Es gibt weder eine Brücke noch einen Tunnel um vom niederländischen Den Helder auf die Nordseeinsel Texel zu gelangen. Eine Autofähre bringt die Besucher ganz bequem in 20 Minuten vom Festland auf die Insel und vom Fährhafen entweder mit dem Bus, oder mit dem Auto bis zum Hauptort Den Burgh. Von hier aus kann die Reise beginnen.

Auf Texel leben rund 14.000 Menschen und 30.000 Schafe erzählt uns Arnold Langeveld, der nicht nur das Hotel Texel gegründet hat, sondern auch viel über seine Heimatinsel weiß. Humorvoll berichtet der Mann mit dem vollen dunklen Haar und der Brille über seine Insel, die ca. 16.000 Hektar groß ist und unter dem Meeresspiegel liegt. “Keiner macht sich Gedanken darüber, dass wir trotzdem trockene Füße haben”, sagt er.

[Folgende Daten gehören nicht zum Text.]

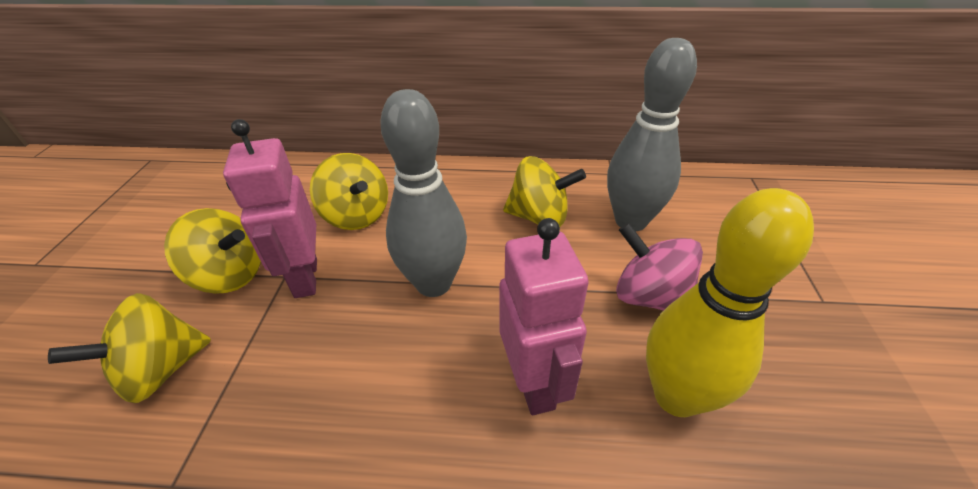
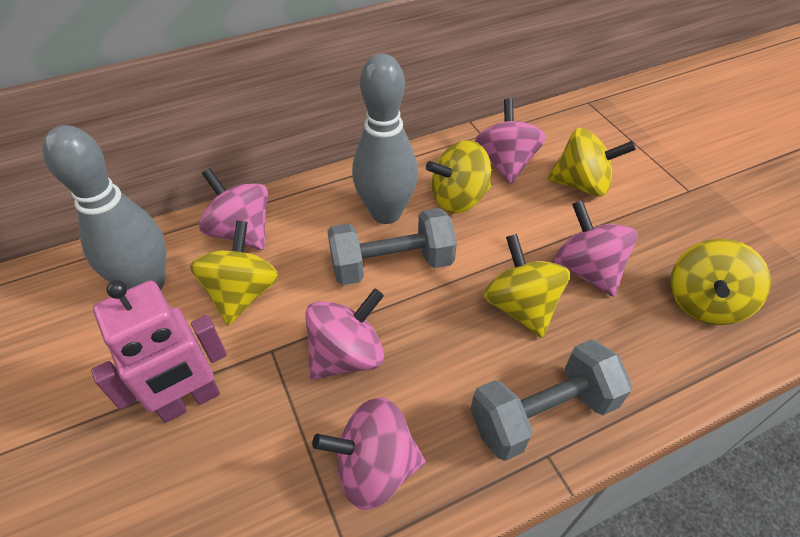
grey dumbbell: 0 -> 2
pink robot: 2 -> 1
pink spinning top: 1 -> 5
yellow bowling pin: 1 -> 0
yellow spinning top: 4 -> 5

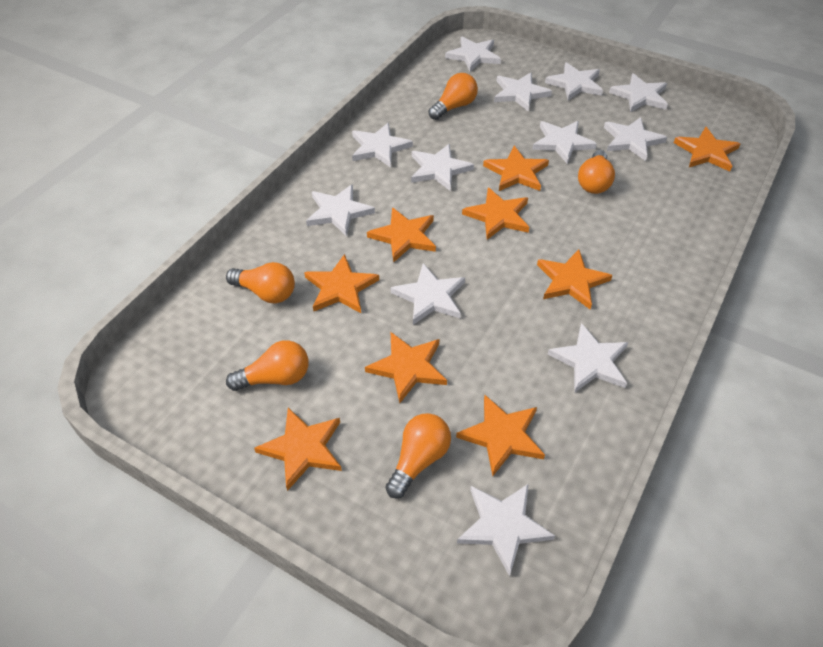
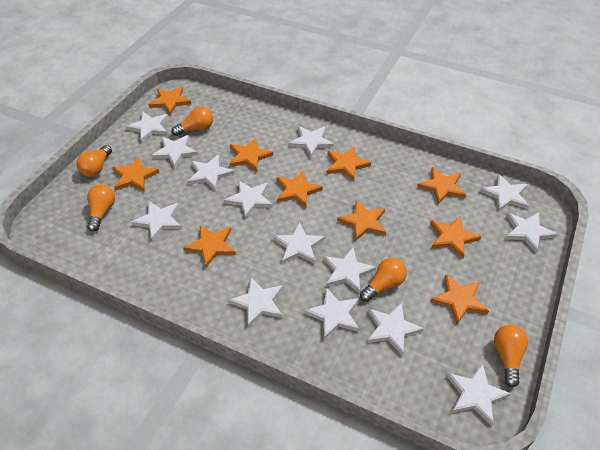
orange star: 9 -> 10
white star: 12 -> 14

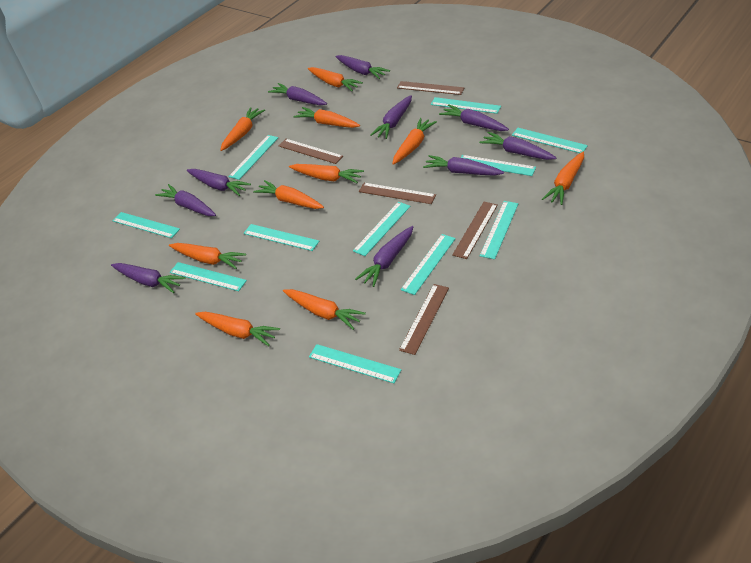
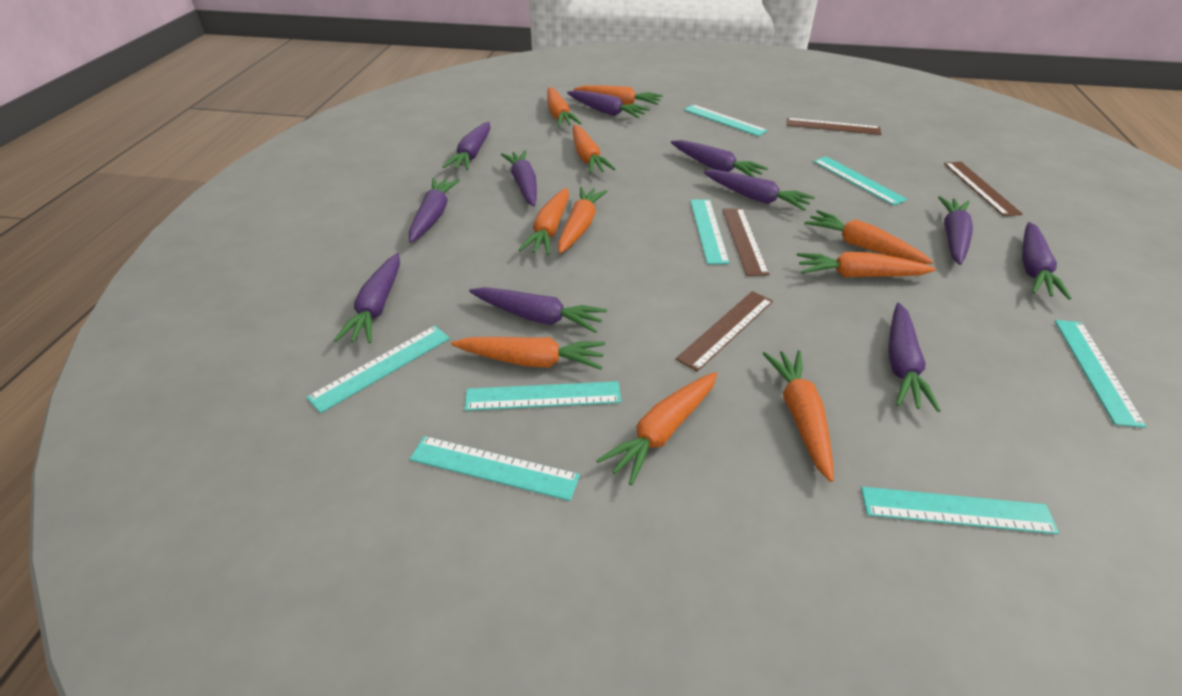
brown ruler: 5 -> 4
purple carrot: 10 -> 11
turquoise ruler: 11 -> 8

Jährlich werden 44 Mio. Liter Wasser mit modernen Pumpen abgesaugt, das übernahmen früher Wasser-Windmühlen. So konnte Polderland gewonnen werden, das überaus fruchtbar ist und auf dem viele regionale Produkte produziert werden: Shitaake-Pilze, Champinons, Spargel und natürlich Kartoffeln. Es gibt ein lokales Bier, das auf der Insel gebraut wird und seit neuestem versucht man sich in Whisky. Das Fleisch der Texel-Schafe, Milch und Käseprodukte sowie Kosmetika sind Exportprodukte, auf die die Bewohner stolz sind.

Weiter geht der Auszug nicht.